🎤 From Text to Intelligence: My Fresno DevFest Keynote on Embeddings

At **Fresno DevFest **, I had the opportunity to present a keynote titled “Leveraging LLMs for Search: Exploring Embeddings.” In this talk, I walked through how embeddings—one of the most powerful tools behind LLMs—enable smarter, more meaningful interactions with data.

🤖 What Are Embeddings?

Embeddings show us what the model "sees" in a piece of data. By converting text (or even images) into arrays of numbers, they help LLMs understand relationships, meaning, and context.

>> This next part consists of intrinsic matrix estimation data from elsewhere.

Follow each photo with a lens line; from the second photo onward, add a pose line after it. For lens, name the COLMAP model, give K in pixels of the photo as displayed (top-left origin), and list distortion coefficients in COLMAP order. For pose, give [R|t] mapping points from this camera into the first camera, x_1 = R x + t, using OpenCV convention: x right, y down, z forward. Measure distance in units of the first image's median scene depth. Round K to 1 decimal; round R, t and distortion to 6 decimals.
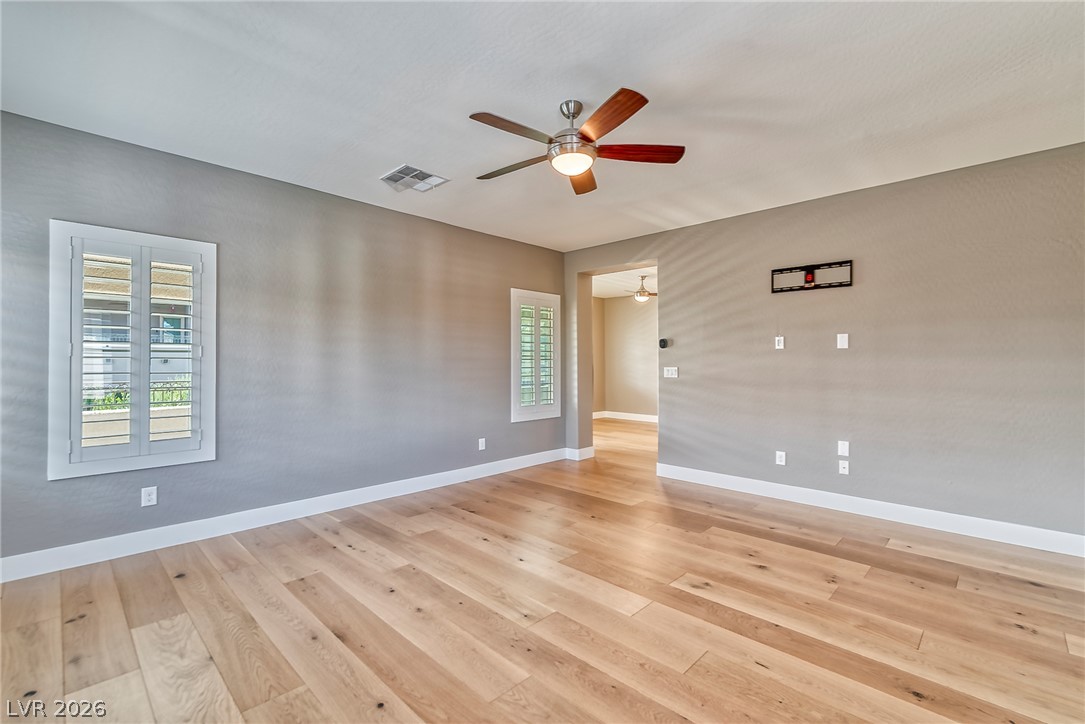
lens RADIAL K [[477.5, 0, 551.2], [0, 477.5, 358.6], [0, 0, 1]] dist [0.003482, 0.000384]
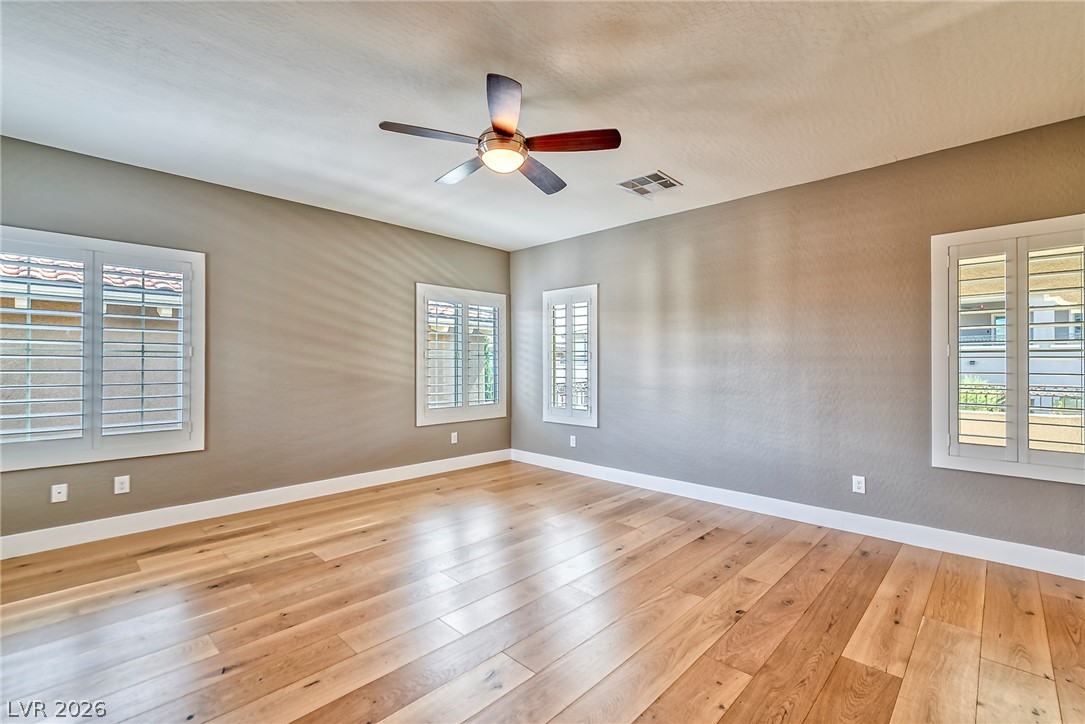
lens RADIAL K [[477.5, 0, 551.3], [0, 477.5, 363.1], [0, 0, 1]] dist [0.003482, 0.000384]
pose [[0.008000, 0.002721, -0.999964, 0.734813], [0.004966, 0.999984, 0.002761, 0.004371], [0.999956, -0.004988, 0.007986, 0.778298]]
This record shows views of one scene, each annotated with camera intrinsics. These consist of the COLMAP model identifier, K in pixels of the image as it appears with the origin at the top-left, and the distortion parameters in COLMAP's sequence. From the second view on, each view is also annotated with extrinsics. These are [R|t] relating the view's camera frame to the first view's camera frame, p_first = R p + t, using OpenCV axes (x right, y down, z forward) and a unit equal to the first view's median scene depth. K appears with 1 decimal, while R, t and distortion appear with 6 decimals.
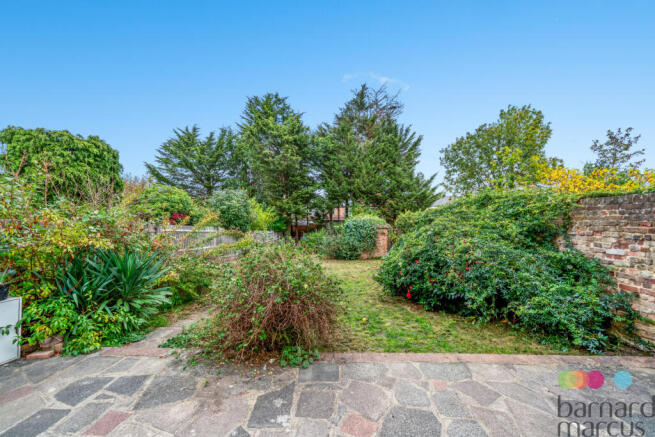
lens RADIAL K [[244.1, 0, 326.4], [0, 244.1, 221.1], [0, 0, 1]] dist [-0.003185, -0.000274]
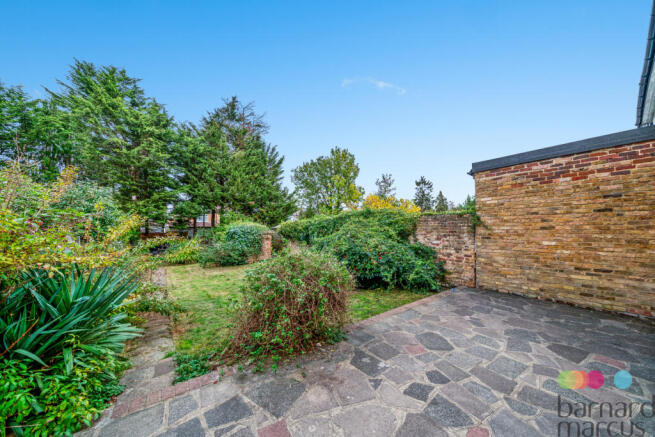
lens RADIAL K [[223.5, 0, 329.0], [0, 223.5, 221.0], [0, 0, 1]] dist [-0.007895, 0.000012]
pose [[0.782496, 0.015861, 0.622453, -0.131626], [0.002134, 0.999601, -0.028155, -0.000353], [-0.622652, 0.023359, 0.782150, 0.014944]]
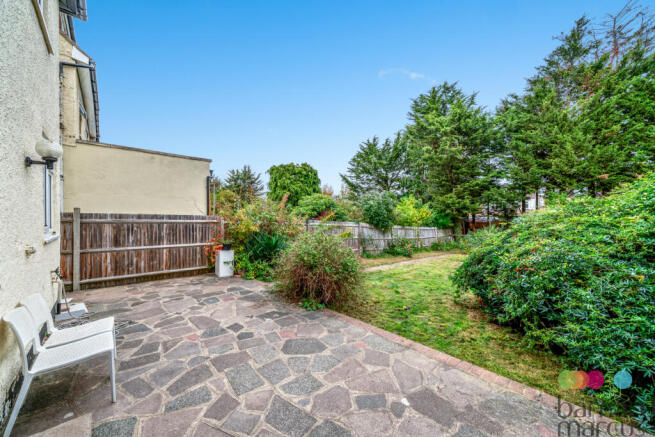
lens RADIAL K [[244.1, 0, 321.3], [0, 244.1, 216.6], [0, 0, 1]] dist [-0.003185, -0.000274]
pose [[0.692907, -0.005499, -0.721006, 0.158906], [0.003676, 0.999985, -0.004094, 0.000038], [0.721018, 0.000187, 0.692916, -0.004625]]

These vector representations allow us to:

Perform semantic search
Group similar content via clustering
Power intelligent classification
Provide focused context to LLMs without full fine-tuning

🧮 “King” – “Man” + “Woman” = “Queen” is a famous example of how relationships are preserved in vector space.

🔗 Try word2vec live: https://turbomaze.github.io/word2vecjson/

🛠 Creating Embeddings: APIs, OSS, and LangChain

We explored multiple paths for generating embeddings:

OpenAI Embedding API — Simple but vulnerable to deprecations or API changes
LLAMA2 + Huggingface — Open-source, hostable, customizable
LangChain — A powerful abstraction layer for connecting and switching between models

LangChain simplifies embedding workflows by offering consistent interfaces, while Huggingface offers plug-and-play flexibility with models like CodeLlama and word2vec.

🧪 Live Demo: Pokedex Semantic Search

My personal dive into embeddings began with a simple semantic search app—a Pokedex. Rather than keyword-based querying, we can now ask things like "electric rodent" and get Pikachu back thanks to vector-based matching.

We used:

🐘 pgvector with Postgres
🔎 ElasticSearch for full-text + vector hybrid search

SQL-style similarity query:

SELECT 1 - (embedding <=> '[3,1,2]') AS cosine_similarity FROM items;

👉 Check out the live demo: https://pokedex-seven-sigma.vercel.app

🔮 What's Next?

Exciting improvements are on the horizon:

OpenAI's CLIP — Embed both images and text in the same vector space
In-browser embeddings — No API required: CLIP Demo
RAG Pipelines — Use embeddings to inject relevant context into LLM queries
Smaller, local models — Embeddings and chat agents on your laptop

This opens up creative possibilities across search, personalization, and AI workflows—especially for those working with private data.

🧠 Fine-Tuning vs Context

Embedding-powered retrieval enables a context-first approach. Instead of fine-tuning large models, we can:

Narrow the context
Inject relevant, up-to-date info
Keep cost and tokens under control

The future of search and AI is contextual, efficient, and deeply personal. Embeddings help make that future possible—and accessible.